PASSAGE FOR REVIEW Block Start
The first video media line with media ID 2 indicates the ability to send video from three simultaneous video sources (cameras) through the max-send-ssrc attribute with value 3. This media line is also marked as the main video by using the content attribute from [RFC4796]. Also the receive direction has declared ability to handle multiple video sources, and in this example it is 2. The interpretation of content:main for those two streams in the receive direction is that the client expects and can present (in prime position) at most two main (active speaker) video streams from another multi-camera client.
The second and third video media lines with media ID 3 and 4 are the sendonly simulcast streams. They can implicitly through the grouping be interpreted as also being content:main for the send direction, but is not marked as such since multiple media blocks with content:main could be confusing for a legacy client.
PASSAGE FOR REVIEW Block End
DATA RECORDS Block Start
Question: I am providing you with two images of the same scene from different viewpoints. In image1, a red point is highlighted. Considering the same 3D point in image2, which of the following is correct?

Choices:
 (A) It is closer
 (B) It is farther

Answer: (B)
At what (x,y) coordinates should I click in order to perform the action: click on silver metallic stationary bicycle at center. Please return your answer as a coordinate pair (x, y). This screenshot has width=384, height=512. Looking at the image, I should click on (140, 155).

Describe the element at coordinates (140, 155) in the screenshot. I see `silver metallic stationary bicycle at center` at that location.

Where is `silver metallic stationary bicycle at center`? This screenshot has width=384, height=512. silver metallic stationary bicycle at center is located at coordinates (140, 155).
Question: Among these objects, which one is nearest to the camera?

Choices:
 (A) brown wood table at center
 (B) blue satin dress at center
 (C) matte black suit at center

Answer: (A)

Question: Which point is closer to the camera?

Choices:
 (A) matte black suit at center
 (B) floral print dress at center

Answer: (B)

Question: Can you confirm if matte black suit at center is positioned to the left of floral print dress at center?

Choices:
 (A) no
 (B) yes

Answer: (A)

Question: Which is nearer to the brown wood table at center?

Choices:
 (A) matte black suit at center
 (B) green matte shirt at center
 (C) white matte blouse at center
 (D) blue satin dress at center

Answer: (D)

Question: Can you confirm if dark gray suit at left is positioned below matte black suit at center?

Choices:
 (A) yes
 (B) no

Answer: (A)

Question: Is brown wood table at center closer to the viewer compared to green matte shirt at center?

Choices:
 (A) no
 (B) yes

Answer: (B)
DATA RECORDS Block End
DATA RECORDS Block Start
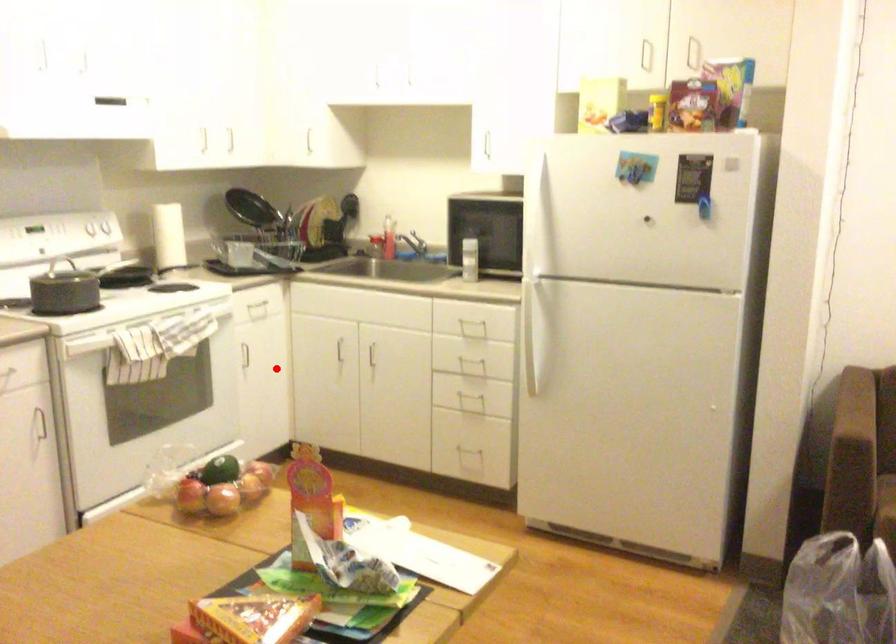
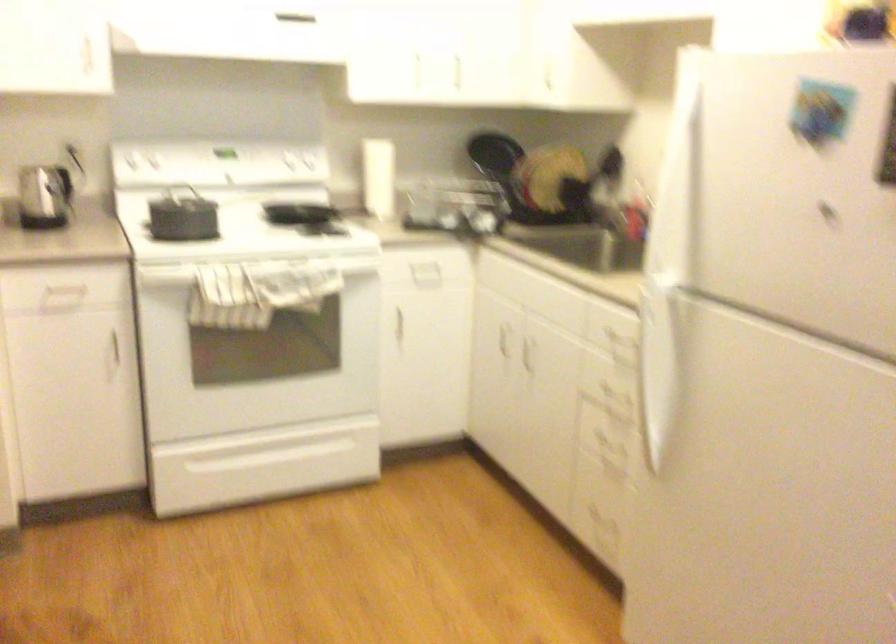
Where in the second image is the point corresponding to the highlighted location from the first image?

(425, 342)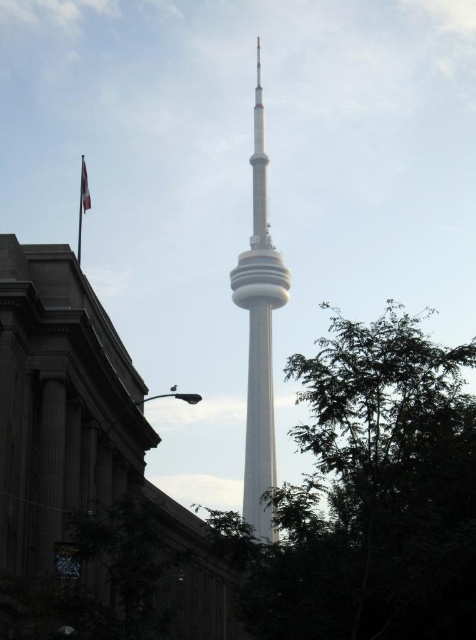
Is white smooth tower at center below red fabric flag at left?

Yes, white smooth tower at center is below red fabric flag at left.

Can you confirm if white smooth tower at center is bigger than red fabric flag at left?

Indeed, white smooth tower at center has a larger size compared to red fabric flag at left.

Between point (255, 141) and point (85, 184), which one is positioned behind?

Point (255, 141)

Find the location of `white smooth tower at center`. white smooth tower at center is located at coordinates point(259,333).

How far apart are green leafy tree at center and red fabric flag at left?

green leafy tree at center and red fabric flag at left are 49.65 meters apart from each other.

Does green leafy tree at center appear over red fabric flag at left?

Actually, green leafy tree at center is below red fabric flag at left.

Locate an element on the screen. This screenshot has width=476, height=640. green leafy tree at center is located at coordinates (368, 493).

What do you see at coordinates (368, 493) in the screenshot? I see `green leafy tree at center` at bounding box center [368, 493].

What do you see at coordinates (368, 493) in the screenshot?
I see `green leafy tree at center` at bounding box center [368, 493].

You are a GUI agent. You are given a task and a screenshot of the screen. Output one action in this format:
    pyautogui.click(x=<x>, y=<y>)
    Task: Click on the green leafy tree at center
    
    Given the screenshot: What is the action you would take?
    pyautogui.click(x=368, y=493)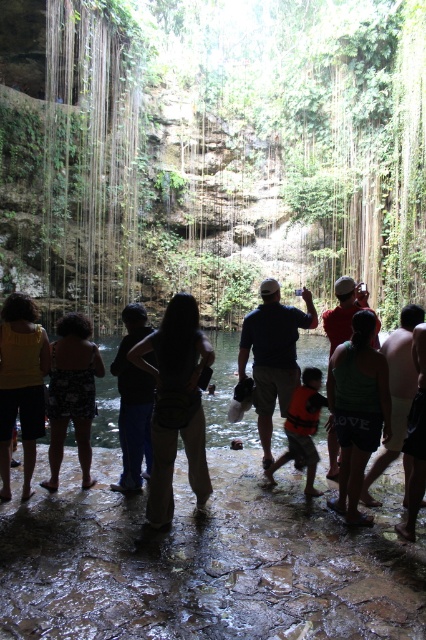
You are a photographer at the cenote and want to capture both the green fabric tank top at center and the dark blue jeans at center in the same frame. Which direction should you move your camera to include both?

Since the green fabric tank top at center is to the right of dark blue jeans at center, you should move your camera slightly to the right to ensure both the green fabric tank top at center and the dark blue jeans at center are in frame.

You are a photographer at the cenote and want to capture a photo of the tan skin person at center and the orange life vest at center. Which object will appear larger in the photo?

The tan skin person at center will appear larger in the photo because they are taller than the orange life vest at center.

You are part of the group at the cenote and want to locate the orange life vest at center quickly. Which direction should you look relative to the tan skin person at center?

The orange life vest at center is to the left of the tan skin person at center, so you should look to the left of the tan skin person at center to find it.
DATA RECORDS Block End
**WHAT TO PRODUCE**:
Answer these about the passage on video media lines:
(a) How many simultaneous video sources can the first video media line send?
(b) How many video sources does its receive direction declare it can handle?
(c) Which media IDs belong to the sendonly simulcast streams?

**YOUR RESPONSE**:
(a) Three, declared through the max-send-ssrc attribute with value 3.
(b) Two.
(c) Media IDs 3 and 4.